The article addresses matters of money supply and public policy:
My colleagues and I believe that accommodative policies will likely be warranted for an extended period. At some point, however, as economic recovery takes hold, we will need to tighten monetary policy to prevent the emergence of an inflation problem down the road. The Federal Open Market Committee, which is responsible for setting U.S. monetary policy, has devoted considerable time to issues relating to an exit strategy. We are confident we have the necessary tools to withdraw policy accommodation, when that becomes appropriate, in a smooth and timely manner.
These are issues so basic to the economy in which we all swim or sink that the placement of the article raises at least two questions.

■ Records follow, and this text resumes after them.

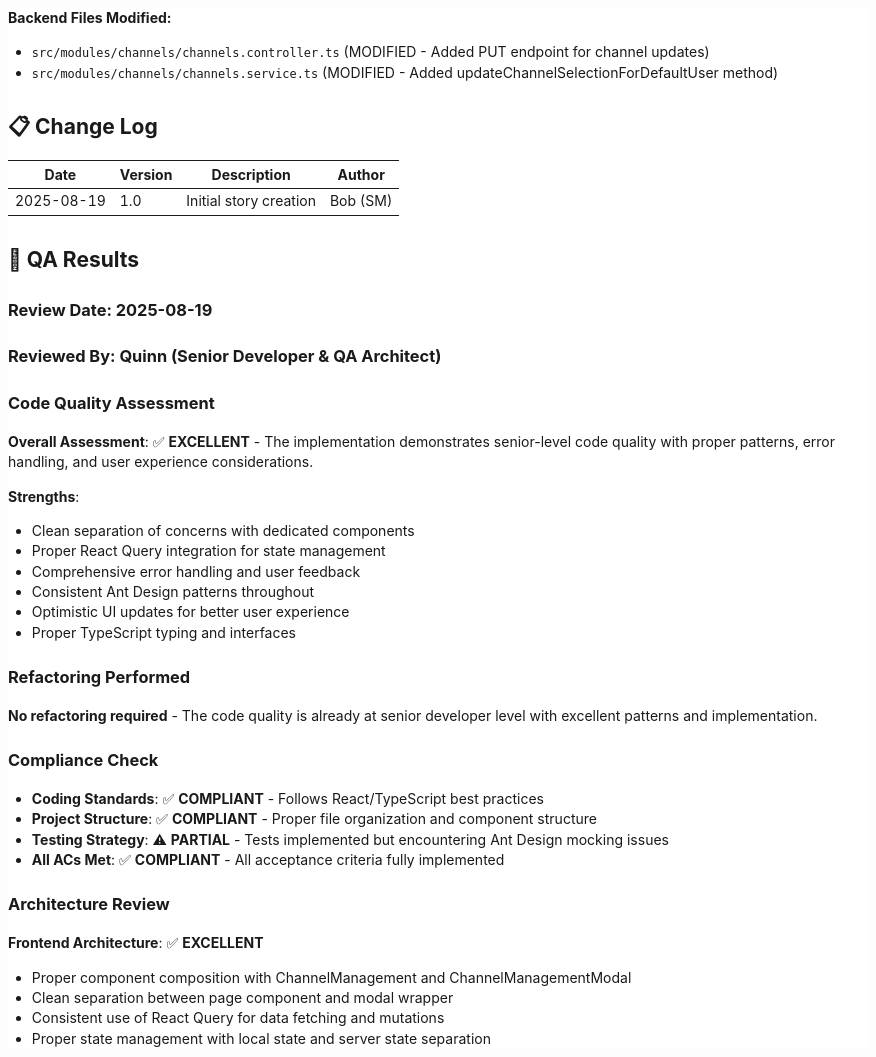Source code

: **Backend Files Modified:**
- `src/modules/channels/channels.controller.ts` (MODIFIED - Added PUT endpoint for channel updates)
- `src/modules/channels/channels.service.ts` (MODIFIED - Added updateChannelSelectionForDefaultUser method)

## 📋 **Change Log**

| Date | Version | Description | Author |
|------|---------|-------------|--------|
| 2025-08-19 | 1.0 | Initial story creation | Bob (SM) |

## 🧪 **QA Results**

### **Review Date**: 2025-08-19
### **Reviewed By**: Quinn (Senior Developer & QA Architect)

### **Code Quality Assessment**

**Overall Assessment**: ✅ **EXCELLENT** - The implementation demonstrates senior-level code quality with proper patterns, error handling, and user experience considerations.

**Strengths**:
- Clean separation of concerns with dedicated components
- Proper React Query integration for state management
- Comprehensive error handling and user feedback
- Consistent Ant Design patterns throughout
- Optimistic UI updates for better user experience
- Proper TypeScript typing and interfaces

### **Refactoring Performed**

**No refactoring required** - The code quality is already at senior developer level with excellent patterns and implementation.

### **Compliance Check**

- **Coding Standards**: ✅ **COMPLIANT** - Follows React/TypeScript best practices
- **Project Structure**: ✅ **COMPLIANT** - Proper file organization and component structure
- **Testing Strategy**: ⚠️ **PARTIAL** - Tests implemented but encountering Ant Design mocking issues
- **All ACs Met**: ✅ **COMPLIANT** - All acceptance criteria fully implemented

### **Architecture Review**

**Frontend Architecture**: ✅ **EXCELLENT**
- Proper component composition with ChannelManagement and ChannelManagementModal
- Clean separation between page component and modal wrapper
- Consistent use of React Query for data fetching and mutations
- Proper state management with local state and server state separation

1. Why does one of the most highly placed officials of the US choose to write for a private, subscription-based publication, instead of making his views known through some more public channel? His piece could have run in various Government - as in Open Government - websites, blogs, the Fed's own site. It could have, indeed, run on all of them. As well as in the WSJ, and the NYT, and WaPO, etc.
Why does Bernanke - here playing the role of example, not whipping boy - not think of his role and place in USian life as warranting the widest possible public distribution of his thinking? Why not share via multiple networked distribution, rather than lend visibility solely to Rupert Murdoch's private enterprise?
In brief, why is the nation's top banking official failing to understand that his official words, like his official deeds, should be shared with all?
2. A slightly different aspect of this regards the Murdochian worldview. The WSJ sells its articles, and in most instances offers a couple of paragraphs - you want more, you pay. But in this instance (and in others), the entire piece is available to anyone.
Why? Could it be because the Journal acknowledges that public communications about matters of public interest deserve, warrant, or require public access?
If we assume something along those lines, then the question of the propriety of newspapers charging for news - which tends to involve "matters of public interest" - rears its uncapitalist head. Because if all information and communications relating to public interest are commodified products owned by private info-factories, why should there be any exceptions? Why should Mr. Obama's words, or Mr. Bernanke's not simply be carried by the highest bidding private publisher?
Or, if there must be exceptions, where is the line between essential, necessary public communications that must be shared with all, and inessential, government and public communications that need not be so distributed? Barack Obama yes, Hillary Clinton no? Barack yes, Michelle no? Bernanke yes, Paulson no?
Who decides where matters of national concern leave off and those merely of private interest begin?